And step 3, searching and marking all maximum value points (peak value points) in the curve as candidate note starting points.
All peak points at this time include a large amount of background noise in the audio signal and the extreme points of the note signal, and need to be filtered.
And 4, setting the minimum peak height according to the background environment sound, and setting the shortest distance between adjacent peak points according to the playing speed.
The minimum peak height is mainly used for filtering background noise, and the shortest distance between adjacent peak points is mainly used for filtering pseudo end points in notes, so that one note is prevented from being cut off for multiple times and needs to be adjusted according to the beat speed when the piano is played.

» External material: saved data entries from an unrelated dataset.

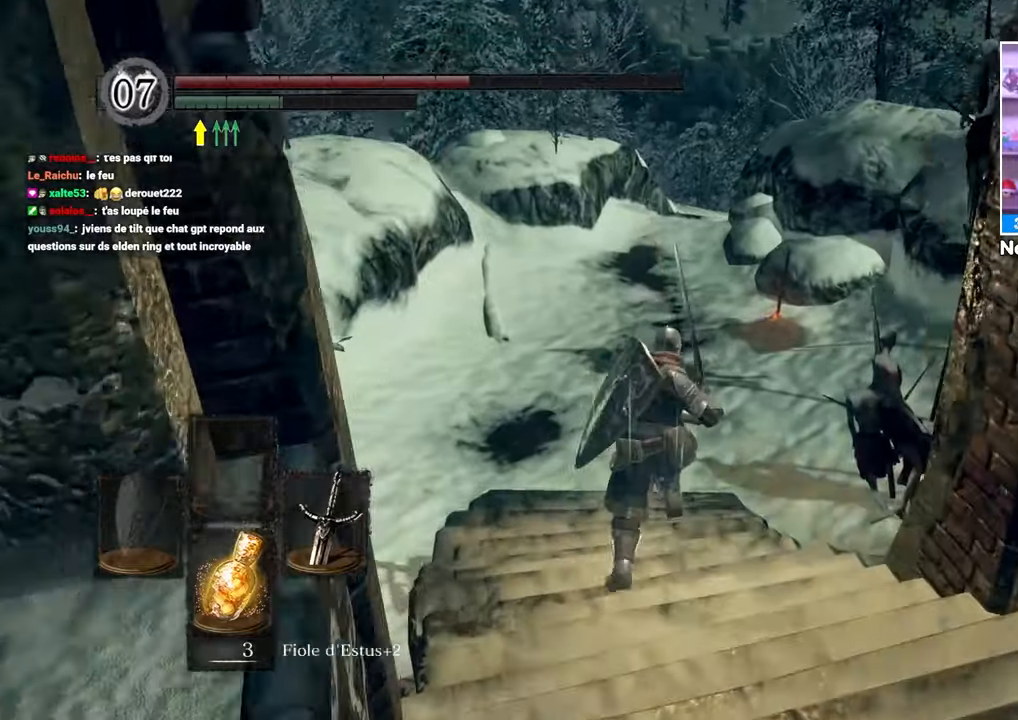
{"dt_ms": 500, "buttons": ["B"], "left_stick": "up", "right_stick": "center", "button_events": []}
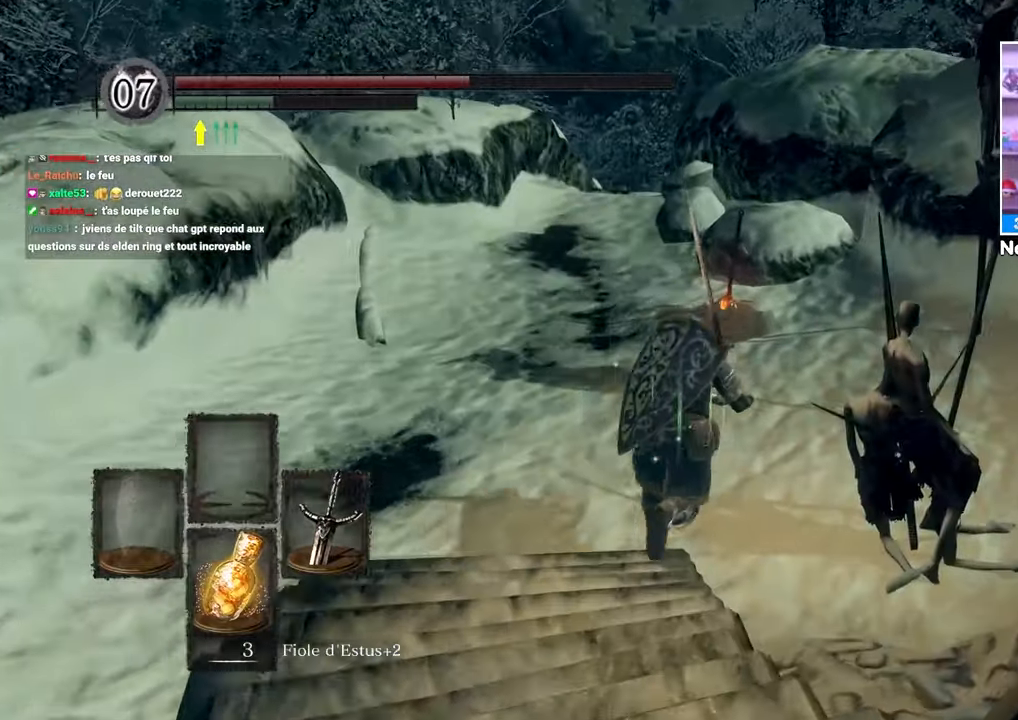
{"dt_ms": 500, "buttons": [], "left_stick": "up", "right_stick": "center", "button_events": [[417, "B", "up"]]}
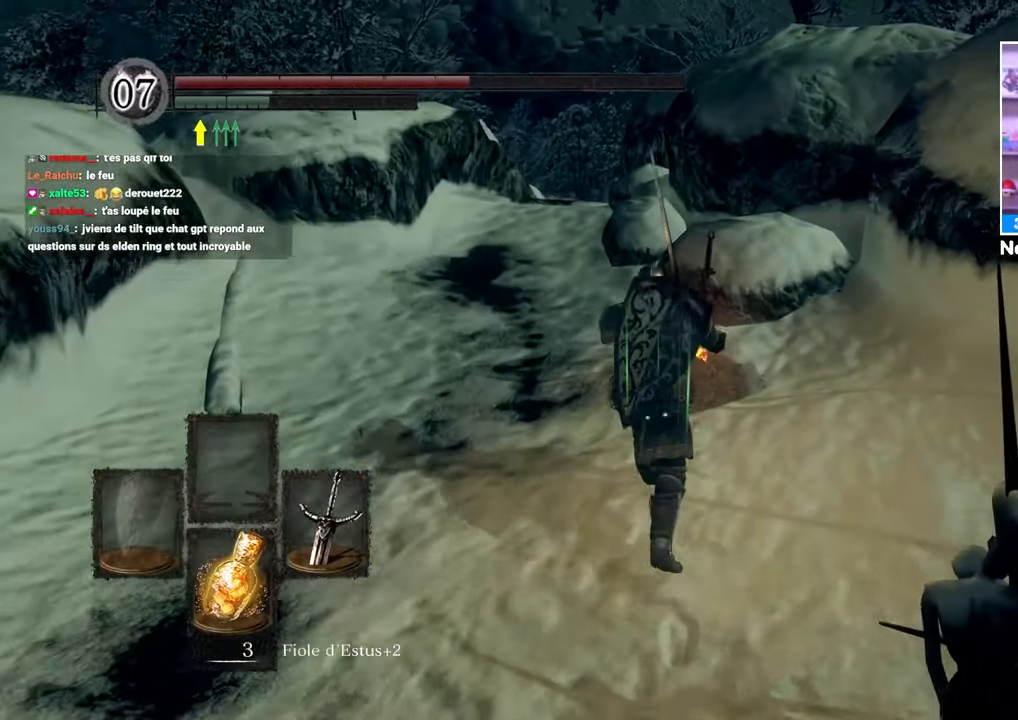
{"dt_ms": 500, "buttons": [], "left_stick": "center", "right_stick": "center", "button_events": [[83, "A", "down"], [133, "A", "up"], [200, "A", "down"], [300, "A", "up"]]}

And 5, screening the peak value points in the B according to the minimum peak value height and the minimum peak value distance set in the step 4, and reserving frames corresponding to the points, namely starting points of all notes.
Step 6, calculating the short-time zero crossing rate of each frame, wherein the formula is as follows:
where w (n) is a window function, sgn represents a sign function, which is defined as follows:
the short-time zero-crossing rate measurement has the significance that the periodic change of the signal can be reflected to a certain extent. For sampled sinusoidal periodic signals, the average zero crossing rate must be twice the signal frequency multiplied by the sampling period, and when the sampling period is fixed, the zero crossing rate reflects the signal frequency information. Especially for regular musical tone signals, the zero-crossing rate is distributed in a certain range, and the rule can be used for distinguishing musical tones from noise because the zero-crossing rate of the noise is larger.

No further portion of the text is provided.